Humans are lazy. I tried to find a reference to this commonly thrown around phrase and could not find anything reliable. So I looked for the definition of laziness and loved coming across “disinclination to activity or exertion despite having the ability to do so.” Whoever said humans are lazy was probably on to something from an evolutionary standpoint, but anecdotally I can agree with this postulate based on my experience with every person I have ever encountered in my life.
I’m a procrastinator. Procrastination goes far beyond laziness. It’s about imbalanced priorities, where you push out what you know to be important in favor of smaller less important things – or sometimes in favor of nothing at all. I think of procrastination much like alcoholism is thought of. You may not have had a drop of drink in years but you are still an alcoholic and it is always your choice everyday not to fall of the wagon. I know procrastination causes me immense grief and dissatisfaction so I take serious measures to combat this behavior.

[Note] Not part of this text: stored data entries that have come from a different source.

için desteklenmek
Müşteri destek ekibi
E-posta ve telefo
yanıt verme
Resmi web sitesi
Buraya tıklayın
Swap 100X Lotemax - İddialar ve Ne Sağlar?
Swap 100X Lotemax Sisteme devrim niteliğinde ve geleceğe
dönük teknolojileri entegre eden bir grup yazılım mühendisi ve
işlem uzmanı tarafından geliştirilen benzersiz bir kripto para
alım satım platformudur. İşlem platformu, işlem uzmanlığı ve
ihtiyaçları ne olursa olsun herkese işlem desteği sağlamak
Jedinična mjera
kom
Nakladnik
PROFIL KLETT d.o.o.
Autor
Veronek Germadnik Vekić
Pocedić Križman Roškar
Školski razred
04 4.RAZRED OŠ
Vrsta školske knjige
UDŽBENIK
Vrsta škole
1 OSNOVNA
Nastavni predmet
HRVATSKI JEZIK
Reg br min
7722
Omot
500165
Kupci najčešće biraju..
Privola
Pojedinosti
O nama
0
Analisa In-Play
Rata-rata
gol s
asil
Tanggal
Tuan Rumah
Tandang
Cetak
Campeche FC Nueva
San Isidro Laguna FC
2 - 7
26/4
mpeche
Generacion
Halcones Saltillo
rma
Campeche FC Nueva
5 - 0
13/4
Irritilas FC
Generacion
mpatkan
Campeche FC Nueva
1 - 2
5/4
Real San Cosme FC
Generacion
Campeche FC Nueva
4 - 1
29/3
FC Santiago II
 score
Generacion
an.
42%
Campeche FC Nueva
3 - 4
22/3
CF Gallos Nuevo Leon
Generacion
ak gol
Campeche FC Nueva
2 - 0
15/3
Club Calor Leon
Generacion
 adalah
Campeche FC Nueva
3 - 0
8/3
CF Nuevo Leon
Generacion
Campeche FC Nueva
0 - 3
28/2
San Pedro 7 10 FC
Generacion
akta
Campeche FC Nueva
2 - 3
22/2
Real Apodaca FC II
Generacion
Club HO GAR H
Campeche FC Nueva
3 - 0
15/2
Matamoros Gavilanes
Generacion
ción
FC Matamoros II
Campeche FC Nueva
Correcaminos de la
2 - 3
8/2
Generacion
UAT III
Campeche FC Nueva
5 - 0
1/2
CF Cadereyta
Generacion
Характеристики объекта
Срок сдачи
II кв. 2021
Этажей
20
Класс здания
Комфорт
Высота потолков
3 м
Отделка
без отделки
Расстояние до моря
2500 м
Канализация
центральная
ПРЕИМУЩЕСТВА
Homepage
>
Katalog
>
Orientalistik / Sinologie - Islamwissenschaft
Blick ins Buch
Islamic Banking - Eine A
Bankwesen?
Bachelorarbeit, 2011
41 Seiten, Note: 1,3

For many years I have said “work through problems not around them”, but I don’t recall how I reached this conclusion. I definitely embraced this idea early in life and feel like it reflects my general attitude and outlook. It essentially summarizes my overall ethos. Maybe it spoke to me so intimately because it creates direct conflict with my procrastinatory tendencies.
Whatever the reason, it seems to reflect underlying assumptions and feelings that I value, such as “I can do anything” and “I am fearless”. By reinforcing that message to myself for so long, I really do believe that I can work through pretty much any problem. And hard as that path might be, it is always better than not addressing a problem full on.

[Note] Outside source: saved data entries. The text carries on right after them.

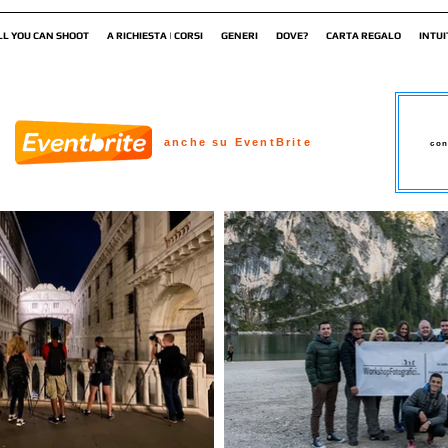
LL YOU CAN SHOOT
A RICHIESTA | CORSI
GENERI
DOVE?
CARTA REGALO
INTUI
anche su EventBrite
con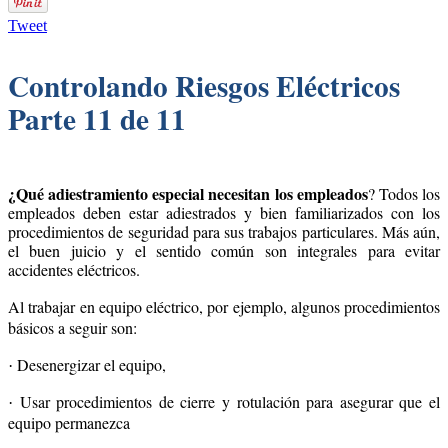
Tweet
Controlando Riesgos Eléctricos
Parte 11 de 11
¿Qué adiestramiento especial necesitan los empleados
? Todos los
empleados deben estar adiestrados y bien familiarizados con los
procedimientos de seguridad para sus trabajos particulares. Más aún,
el buen juicio y el sentido común son integrales para evitar
accidentes eléctricos.
Al trabajar en equipo eléctrico, por ejemplo, algunos procedimientos
básicos a seguir son:
Desenergizar el equipo,
·
Usar procedimientos de cierre y rotulación para asegurar que el
·
equipo permanezca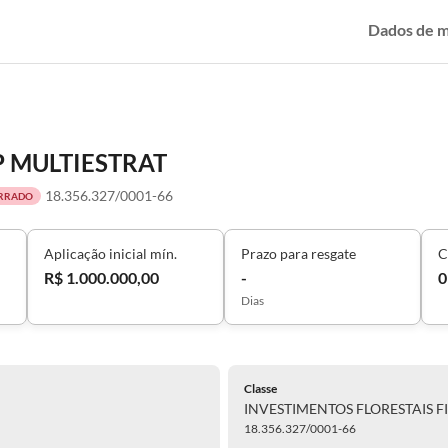
Dados de 
P MULTIESTRAT
18.356.327/0001-66
RRADO
Aplicação inicial mín.
Prazo para resgate
C
R$ 1.000.000,00
-
0
Dias
Classe
INVESTIMENTOS FLORESTAIS F
18.356.327/0001-66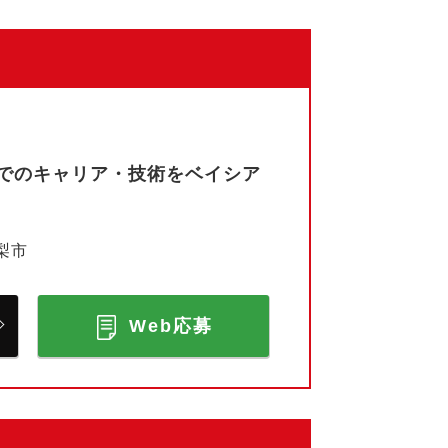
でのキャリア・技術をベイシア
梨市
Web応募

This attitude has brought me real professional success. Compared to peers with equivalent or superior technical skills, I am fully confident that my drive to work through problems and ability to do so effectively has distinguished me. I’m seen as no-nonsense, perceived as able to navigate complex situations and praised for my commitment in addressing long-term challenges diligently.
I express the notion of working through problems as making a choice – an implicit choice or an explicit choice. If we come across a situation that needs resolution (and is not going to resolve itself) and we choose not to address it, we are also making the choice to live with that problem.
Every day that you don’t switch away from the bank that charges you a stupid fee, is another day you are choosing to pay that fee. Every day that you don’t give adjusting feedback to an employee, is another day you are choosing to experience their bad performance. Every day your spouse hits you and you choose not to report them to the authorities, is another day you are risking your life.
It is true for small and large things in life. It is an opportunity cost; the cost of working around a problem or not dealing with it. It’s often hard to calculate, specially when you have compound problems. Disambiguating the problem is step one to figure out a) what is it or what ARE the problems? and b) is it yours to solve?